Künstlicher Bimsstein für Tischler; von Dr. Sauerwein.

Unter dem Namen „künstlicher Bimsstein“ wird von einem Hrn. Worbes in Berka bei Weimar eine Masse zum Schleifen des Holzes verfertigt. Zur bequemeren Handhabung ist dieselbe auf kleine quadratische Bretchen, und zwar in einer Dicke von etwa 2/3 Zoll aufgetragen, und haben solche Stücke eine Größe von etwa 2 Quadratzoll. Sie eignen sich zu dem angegebenen Zwecke weit besser, als gewöhnlicher Bimsstein, da dieser leicht zerbröckelt, was bei jener Masse nicht der Fall ist.

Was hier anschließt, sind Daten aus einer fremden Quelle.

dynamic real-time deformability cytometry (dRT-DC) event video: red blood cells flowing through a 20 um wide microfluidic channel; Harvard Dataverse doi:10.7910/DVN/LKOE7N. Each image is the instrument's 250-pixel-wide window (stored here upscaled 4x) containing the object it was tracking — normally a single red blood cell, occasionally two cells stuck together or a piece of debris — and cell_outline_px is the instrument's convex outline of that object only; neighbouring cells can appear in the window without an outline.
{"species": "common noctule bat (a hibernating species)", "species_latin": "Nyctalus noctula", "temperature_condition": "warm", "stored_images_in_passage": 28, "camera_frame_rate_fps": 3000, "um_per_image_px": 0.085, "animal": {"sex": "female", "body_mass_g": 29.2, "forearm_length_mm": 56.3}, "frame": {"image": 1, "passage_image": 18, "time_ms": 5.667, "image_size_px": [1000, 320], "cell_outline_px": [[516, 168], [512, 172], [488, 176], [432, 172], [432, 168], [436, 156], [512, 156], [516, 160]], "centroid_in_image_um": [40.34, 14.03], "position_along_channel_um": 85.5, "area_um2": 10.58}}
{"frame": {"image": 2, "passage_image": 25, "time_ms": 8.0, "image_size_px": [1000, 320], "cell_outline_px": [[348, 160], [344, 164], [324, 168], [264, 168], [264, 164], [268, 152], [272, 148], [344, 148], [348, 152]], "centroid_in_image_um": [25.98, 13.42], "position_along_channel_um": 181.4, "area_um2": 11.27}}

Einer angestellten Untersuchung zufolge scheint dieser „künstliche Bimsstein“ nichts anderes zu seyn, als fein pulverisirter Bimsstein mit Leimlösung angemengt. Es wurden danach Versuche angestellt, die Masse nachzumachen, wobei sich herausstellte, daß es wesentlich ist, nicht zu viel Leim und die Lösung nicht zu verdünnt anzuwenden, da die Masse sonst zu hart wird und der Stein beim Schleifen sich glatt reibt, also das Holz nicht angreift. Ein Verhältniß von 3 bis 4 Theilen Leim, in der 10fachen Menge Wassers aufgelöst, auf 100 Theile fein gepulverten Bimsstein erwies sich als das zweckmäßigste. Die Masse darf jedoch nicht in der Wärme getrocknet werden, da sich der Leim sonst nach der Oberfläche zieht und diese zu hart wird; es ist vielmehr zweckmäßig, die Leimlösung warm anzuwenden, die Masse nach dem Anmengen gelinde zu pressen und dann an der Luft trocknen zu lassen. Zu starker Druck muß vermieden werden, da der Stein sich sonst gleichfalls glatt reibt, ohne das Holz anzufassen. Unter Beobachtung der angegebenen Vorsichtsmaßregeln wird eine Masse erhalten, die dem „künstlichen Bimsstein“ sich gleich verhält. (Monatsblatt des hannoverschen Gewerbevereins, 1861 S. 21.)